Fearing he would die and hoping to reclaim his religion and find peace, the man decided to bring his story forward.
Garabedian said the man’s account was bolstered by the fact that he told a friend of the alleged abuse when he was 18 and confided in siblings during the last 30 years.
Until now, Lane’s only known involvement in the sexual abuse crisis had been to try to stop abuse when he learned of it.
In 1984, according to records and testimony that surfaced when the abuse crisis erupted in 2002, Lane warned archdiocesan officials about abuse allegations against the Rev. John J. Geoghan, then assigned to St. Brendan’s.
A day later, the archdiocese removed Geoghan and later transferred him to St. Julia’s in Weston.
Geoghan was eventually revealed to be one of the worst serial molesters in US Catholic church history.
He became a central figure in the sexual abuse crisis after the Globe revealed that church officials shifted him from parish to parish, even though they knew he was abusing children.
Maureen Feeney, the Boston city clerk and a longtime parishioner at St. Brendan’s, once oversaw religious education classes for children at her church, a program also known as the Confraternity of Christian Doctrine, or CCD. She burst into tears when told Tuesday of the abuse allegation against Lane.
“I really and truly can’t believe that,’’ she said.
“I know how devoted Father Lane was, because I was doing CCD on the afternoon he knocked on my door to tell me about Father Geoghan, who was assigned to the CCD kids. He was sobbing like a baby.’’
According to Garabedian, the other priest of the Boston Archdiocese accused of abuse, O’Donovan, abused a boy from age 9 to 11 on about 20 occasions in the rectory of St. Colman’s Church in Brockton.

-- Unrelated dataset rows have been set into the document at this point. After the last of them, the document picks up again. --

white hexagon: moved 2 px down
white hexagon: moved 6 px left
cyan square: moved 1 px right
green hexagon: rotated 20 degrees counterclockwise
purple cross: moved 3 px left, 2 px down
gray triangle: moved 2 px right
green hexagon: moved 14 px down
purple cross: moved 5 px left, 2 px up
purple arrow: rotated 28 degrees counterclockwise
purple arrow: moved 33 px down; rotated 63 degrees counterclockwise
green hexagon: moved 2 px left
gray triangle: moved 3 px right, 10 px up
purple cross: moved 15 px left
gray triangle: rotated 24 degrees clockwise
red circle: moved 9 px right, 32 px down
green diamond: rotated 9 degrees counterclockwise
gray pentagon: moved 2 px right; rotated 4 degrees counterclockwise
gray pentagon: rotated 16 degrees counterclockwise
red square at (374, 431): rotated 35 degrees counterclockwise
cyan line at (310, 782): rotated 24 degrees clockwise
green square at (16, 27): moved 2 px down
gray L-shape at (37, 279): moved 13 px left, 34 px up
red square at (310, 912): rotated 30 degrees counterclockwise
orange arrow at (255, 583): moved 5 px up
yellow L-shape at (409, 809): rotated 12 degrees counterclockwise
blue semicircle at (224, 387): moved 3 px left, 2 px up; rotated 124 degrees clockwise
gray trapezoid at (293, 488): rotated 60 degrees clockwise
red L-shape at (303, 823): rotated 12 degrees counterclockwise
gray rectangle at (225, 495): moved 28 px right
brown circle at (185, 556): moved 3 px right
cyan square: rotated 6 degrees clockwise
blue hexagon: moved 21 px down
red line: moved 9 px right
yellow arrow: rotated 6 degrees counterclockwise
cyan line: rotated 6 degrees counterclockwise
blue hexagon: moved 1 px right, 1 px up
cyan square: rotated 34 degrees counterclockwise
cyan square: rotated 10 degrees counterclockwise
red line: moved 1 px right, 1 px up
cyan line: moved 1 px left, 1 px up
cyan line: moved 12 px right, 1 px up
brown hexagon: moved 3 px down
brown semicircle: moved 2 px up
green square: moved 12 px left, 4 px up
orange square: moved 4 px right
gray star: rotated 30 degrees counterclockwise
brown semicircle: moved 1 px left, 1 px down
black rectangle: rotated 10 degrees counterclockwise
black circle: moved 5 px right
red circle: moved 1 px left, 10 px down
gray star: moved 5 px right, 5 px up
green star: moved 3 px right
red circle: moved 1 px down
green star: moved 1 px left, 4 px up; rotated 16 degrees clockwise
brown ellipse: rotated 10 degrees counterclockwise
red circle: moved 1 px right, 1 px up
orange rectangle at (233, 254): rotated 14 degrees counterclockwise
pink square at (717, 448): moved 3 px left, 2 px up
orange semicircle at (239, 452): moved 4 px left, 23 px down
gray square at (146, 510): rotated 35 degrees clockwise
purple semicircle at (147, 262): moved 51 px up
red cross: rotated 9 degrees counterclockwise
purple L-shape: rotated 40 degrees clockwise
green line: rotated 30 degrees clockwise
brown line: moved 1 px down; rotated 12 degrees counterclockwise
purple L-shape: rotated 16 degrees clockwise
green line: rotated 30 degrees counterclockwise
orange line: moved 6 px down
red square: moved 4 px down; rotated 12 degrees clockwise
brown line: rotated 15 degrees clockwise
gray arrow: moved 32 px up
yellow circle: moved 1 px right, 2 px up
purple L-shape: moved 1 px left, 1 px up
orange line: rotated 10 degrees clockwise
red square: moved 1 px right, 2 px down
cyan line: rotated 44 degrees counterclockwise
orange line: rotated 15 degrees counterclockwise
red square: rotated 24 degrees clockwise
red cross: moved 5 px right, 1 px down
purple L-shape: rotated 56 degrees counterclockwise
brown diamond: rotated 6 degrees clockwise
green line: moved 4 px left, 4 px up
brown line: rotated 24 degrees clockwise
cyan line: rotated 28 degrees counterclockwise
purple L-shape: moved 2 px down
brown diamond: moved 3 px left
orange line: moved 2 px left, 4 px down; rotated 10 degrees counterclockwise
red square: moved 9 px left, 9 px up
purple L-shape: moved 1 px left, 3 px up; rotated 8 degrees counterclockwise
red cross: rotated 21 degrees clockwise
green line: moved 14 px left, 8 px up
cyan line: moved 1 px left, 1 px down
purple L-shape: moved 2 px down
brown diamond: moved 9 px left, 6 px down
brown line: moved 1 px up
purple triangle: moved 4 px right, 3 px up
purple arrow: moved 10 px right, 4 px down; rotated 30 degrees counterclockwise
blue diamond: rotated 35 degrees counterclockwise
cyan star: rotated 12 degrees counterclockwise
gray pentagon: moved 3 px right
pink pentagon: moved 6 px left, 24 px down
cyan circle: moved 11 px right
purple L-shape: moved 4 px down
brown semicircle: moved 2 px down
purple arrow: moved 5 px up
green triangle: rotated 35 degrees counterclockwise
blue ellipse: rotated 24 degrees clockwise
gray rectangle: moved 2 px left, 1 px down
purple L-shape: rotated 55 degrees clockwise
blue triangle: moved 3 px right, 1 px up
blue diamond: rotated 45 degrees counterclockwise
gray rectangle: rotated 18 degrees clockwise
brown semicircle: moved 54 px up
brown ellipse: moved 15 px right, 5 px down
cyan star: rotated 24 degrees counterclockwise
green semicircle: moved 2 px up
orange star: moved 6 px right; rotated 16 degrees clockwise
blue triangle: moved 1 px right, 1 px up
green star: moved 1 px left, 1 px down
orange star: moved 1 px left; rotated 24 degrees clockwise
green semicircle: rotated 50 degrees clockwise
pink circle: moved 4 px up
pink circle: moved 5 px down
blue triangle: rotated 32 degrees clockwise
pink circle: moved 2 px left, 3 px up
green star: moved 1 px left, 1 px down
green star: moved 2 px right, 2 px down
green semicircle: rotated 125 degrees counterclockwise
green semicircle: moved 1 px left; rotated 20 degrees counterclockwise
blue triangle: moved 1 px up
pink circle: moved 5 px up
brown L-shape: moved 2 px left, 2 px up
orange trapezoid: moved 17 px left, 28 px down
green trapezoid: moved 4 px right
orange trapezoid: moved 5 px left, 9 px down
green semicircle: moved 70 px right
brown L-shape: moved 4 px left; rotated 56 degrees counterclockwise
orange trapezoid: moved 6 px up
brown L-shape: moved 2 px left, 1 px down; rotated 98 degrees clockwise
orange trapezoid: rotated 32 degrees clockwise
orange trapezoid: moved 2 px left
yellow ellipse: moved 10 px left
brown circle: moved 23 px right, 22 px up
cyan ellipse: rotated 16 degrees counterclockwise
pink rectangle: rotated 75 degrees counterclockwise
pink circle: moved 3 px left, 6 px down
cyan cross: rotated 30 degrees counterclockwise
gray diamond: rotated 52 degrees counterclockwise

Four of the 12 clerics Garabedian plans to name Wednesday are not connected to Massachusetts.
Three of the eight with Massachusetts connections were publicly accused in the past.
The remaining three with Massachusetts connections are dead, including the Rev. Leonard Walsh, a Franciscan friar who served in Brookline; the Rev. James Nickel of the Congregation of the Sacred Hearts of Jesus and Mary, who served in the Diocese of Fall River; and Peter Claver of the Brothers of the Sacred Heart, who was accused of abusing Garabedian’s client at a school in Rhode Island but also worked at Catholic schools in Massachusetts, according to bishopaccountability.org, an online archive of the sexual abuse crisis.
Anne Barrett Doyle of bishopaccountability.org said the archdiocese should work harder to verify victims’ claims and publicize the findings.
“The clerics may be dead, but witnesses are still alive, other victims are still alive, and they could still determine independently if these allegations have substance,’’ she said.